ベラルーシが参戦問題を巡り、ロシアとウクライナの間で難しい立場に置かれている。ロイター通信などによると、ベラルーシのアレクサンドル・ルカシェンコ大統領は26日(現地時間)、ウクライナに対し「ベラルーシを戦争に巻き込まないように」と警告した。ルカシェンコ大統領は25日、現地テレビで、ウクライナのボロディミル・ゼレンスキー大統領の側近が首都ミンスクを訪れ、自身と会談したことを明らかにした。
ルカシェンコ大統領は「ベラルーシはウクライナと戦う意思はないとゼレンスキー大統領に伝えてほしいと頼んだ」と述べ、「もし我々を戦争に巻き込めば、戦況は一変するとも伝えた」と語った。
こうした接触の背景には、ゼレンスキー大統領がベラルーシに対し、「最後通告」とも受け取れる警告を発したことがある。20日、ゼレンスキー大統領はSNSで、「ベラルーシ領内にあるロシア軍のドローン支援施設を1週間以内に撤去せよ」とし、「そうでなければウクライナが独自の措置を講じる」と警告した。報道によると、この施設は通信塔や中継システムを備え、ロシア軍の長距離ドローン攻撃に必要な航法・誘導機能を支援しているという。

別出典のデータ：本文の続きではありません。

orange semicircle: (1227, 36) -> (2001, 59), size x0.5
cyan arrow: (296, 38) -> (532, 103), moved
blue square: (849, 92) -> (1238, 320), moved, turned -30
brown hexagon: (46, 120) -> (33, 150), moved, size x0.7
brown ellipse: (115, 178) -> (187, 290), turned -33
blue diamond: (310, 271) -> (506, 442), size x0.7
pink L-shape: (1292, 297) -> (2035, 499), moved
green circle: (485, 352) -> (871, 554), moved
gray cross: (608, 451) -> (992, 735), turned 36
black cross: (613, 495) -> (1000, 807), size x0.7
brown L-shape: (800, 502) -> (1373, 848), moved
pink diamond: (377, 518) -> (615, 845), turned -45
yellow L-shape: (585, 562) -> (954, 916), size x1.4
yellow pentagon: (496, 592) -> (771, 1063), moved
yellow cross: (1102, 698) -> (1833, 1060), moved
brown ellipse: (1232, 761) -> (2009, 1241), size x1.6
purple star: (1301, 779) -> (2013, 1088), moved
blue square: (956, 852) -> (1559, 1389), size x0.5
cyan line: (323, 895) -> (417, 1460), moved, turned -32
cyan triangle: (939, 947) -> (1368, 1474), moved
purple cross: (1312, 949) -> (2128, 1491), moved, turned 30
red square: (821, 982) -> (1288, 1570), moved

こうした警告を受け、ベラルーシに戦火が及ぶ可能性も浮上し、ベラルーシ政府は「我々を戦争に巻き込もうとする試みだ」と反発する一方、難しい立場に置かれている。ルカシェンコ大統領は、過去にゼレンスキー大統領を「若造」と非難した発言についても謝罪し、参戦の意思がないことを改めて示した。また、最後通告を受けた後には、ウクライナ側が問題視していた国境地帯のロシア軍ドローン中継設備の運用も停止したと報じられている。

ベラルーシ、ウクライナとの衝突回避を優先
このようにベラルーシはウクライナとの衝突を極度に警戒しているが、一方でロシアからの圧力は強まっている。米紙ウォール・ストリート・ジャーナルは25日、「ロシアはベラルーシを足掛かりとしてウクライナへの攻撃を強化しようとしており、協力を拒めば財政支援を削減すると圧力をかけた」と報じた。これに対しロシア側は「事実ではない」と否定している。事実上、ベラルーシはロシアとウクライナの間に位置し、ロシアと緊密な軍事協力関係を築いてきた。実際、ロシアは2022年の侵攻初期にベラルーシ領を侵攻ルートとして利用した。ただ、その後のベラルーシは直接参戦を避ける姿勢を維持している。シンクタンク「東欧戦略フォーラム」の関係者は、「戦争への直接関与はルカシェンコ大統領の戦略目標に反する」と指摘し、「同氏の狙いは西側諸国との関係改善にあるようだ」と分析した。